Metro, Inc. vs. Loblaw Companies Ltd.: Which Grocer Is Doing Better?

Metro, Inc. (TSX:MRU) and Loblaw Companies Ltd. (TSX:L) both reported their latest quarterly results last month. Which of these grocers is a better buy?

| More on:
grocery store

If you are looking for stocks that perform well regardless of the economy, grocery stocks are an interesting choice. Grocery stocks are part of the consumer staples sector, which is a defensive sector. Defensive sectors are less volatile than cyclical sectors, and thus, returns are more constant.

However, there is strong competition among grocers, which are faced with slowing growth and changes in consumers’ buying behaviour. Since retaining customers can be difficult, grocers are pressured to cut prices, which, in turn, reduces their profit margins.

Metro, Inc. (TSX:MRU) and Loblaw Companies Ltd. (TSX:L) are among the most important grocery chains in Canada. Let’s have a look at their latest results to see if one stands out from the other.

Metro, Inc.

On November 22, Metro reported a strong 2017 fourth quarter, but the results didn’t meet analysts’ expectations.

Despite having one more week than last year’s fourth-quarter calendar, the operating profit of $236 million fell short of the $241 million consensus due to a slight decline of 0.15% in the gross margin.

Adjusted general and administrative expenses also jumped by 0.12% as a share of sales, likely due to costs associated with the purchase offer for the Jean Coutu Group.

Sales were up 10.2% to $3.23 billion. Same-store sales, a key measure of industry performance that removes the effects of added square footage, rose by 0.4%.

Net earnings for the fourth quarter of 2017 were $154.9 million, an increase of 6.8% compared to the same quarter last year. Fully diluted net earnings rose by 10% to $0.66 per share, only $0.01 lower than what was forecasted.

The grocer expects to incur $45-50 million in extra costs in 2018 from the minimum wage hike in Ontario.

Metro, which has stores in Quebec and Ontario, now offers click and collect at seven of its stores in Quebec as well as home delivery service in Montreal, Gatineau, and Quebec City, covering 60% of the province’s population.

The grocery chain is looking to expand its online grocery services to Ontario next year, making it the latest Canadian retailer to increase its e-commerce options in the face of potential threat coming from Amazon following its acquisition of Whole Foods.

The company wants to improve productivity and will reduce hours at some stores.

Loblaw Companies Ltd.

Loblaw reported its 2017 third-quarter results on November 15. The grocery chain more than doubled its profit compared with a year ago, boosted by a $432 million gain on the sale of its gas station business to Brookfield Business Partners.

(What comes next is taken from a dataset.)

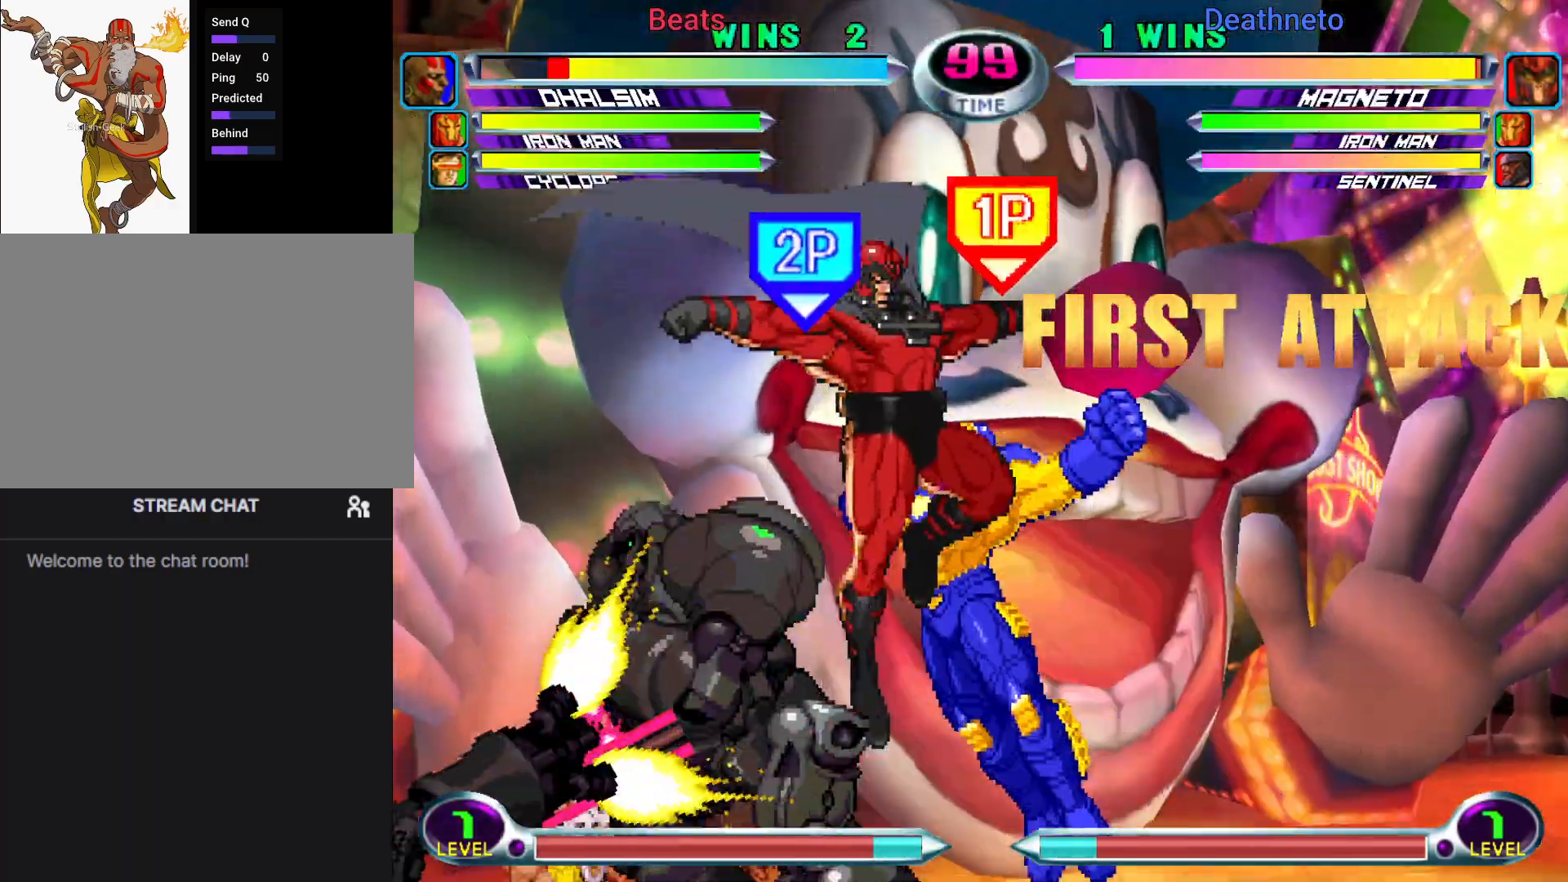
{"buttons": [], "left_stick": "left", "events": []}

The retailer earned a profit attributable to common shareholders of $883 million, or $2.24 per diluted share, a rise of 110% and 117%, respectively, compared to a year ago.

Excluding the deal with Brookfield Business Partners and other one-time items, Loblaw earned an adjusted profit attributable to common shareholders of $549 million, or $1.39 per share for the quarter, up 7.2% and 10.3%, respectively, compared to the same quarter in 2016.

Revenue totaled $14.19 billion, up from $14.14 billion in the third quarter of 2016.

Loblaw reported same-store sales growth of 1.4%, excluding gasoline.

The grocer expects to incur $190 million in extra costs in 2018 from the minimum wage hike and is looking to cut costs where it can to offset those increases.

Loblaw announced that it would close 22 unprofitable stores and has partnered with Instacart to launch home delivery service in Toronto in the current month and in Vancouver in January.

The store closures, which are expected to be mostly complete by the end of the first quarter next year, follow an announcement in October that Loblaw would cut 500 corporate and store-support jobs.

Loblaw launched its click and collect offering in 2014, which is now available at 200 locations and expanding in the Atlantic provinces.

Bottom line

While I think that both Metro and Loblaw are great long-term investments in the grocery sector, I would choose to buy Loblaw over Metro, as I feel the former is better prepared to face minimum wage hikes and increasing competition than the latter.

Loblaw is reacting faster than Metro regarding online services and is already closing stores. Despite slowing sales growth, Loblaw has a stronger earnings growth because it is cutting costs in an effective way.

Fool contributor Stephanie Bedard-Chateauneuf has no position in any stocks mentioned. John Mackey, CEO of Whole Foods Market, is a member of The Motley Fool’s board of directors. John Mackey, CEO of Whole Foods Market, an Amazon subsidiary, is a member of The Motley Fool’s board of directors. David Gardner owns shares of Amazon. The Motley Fool owns shares of Amazon and BROOKFIELD BUSINESS PARTNERS LP.

More on Dividend Stocks

people relax on mountain ledge
Dividend Stocks

How to Use Your TFSA to Average $1,500 per Year in Tax-Free Passive Income

These two Canadian dividend stocks could boost your passive income.

Read more »

woman looks at iPhone
Dividend Stocks

Is Telus’s Dividend Still Worth Counting On?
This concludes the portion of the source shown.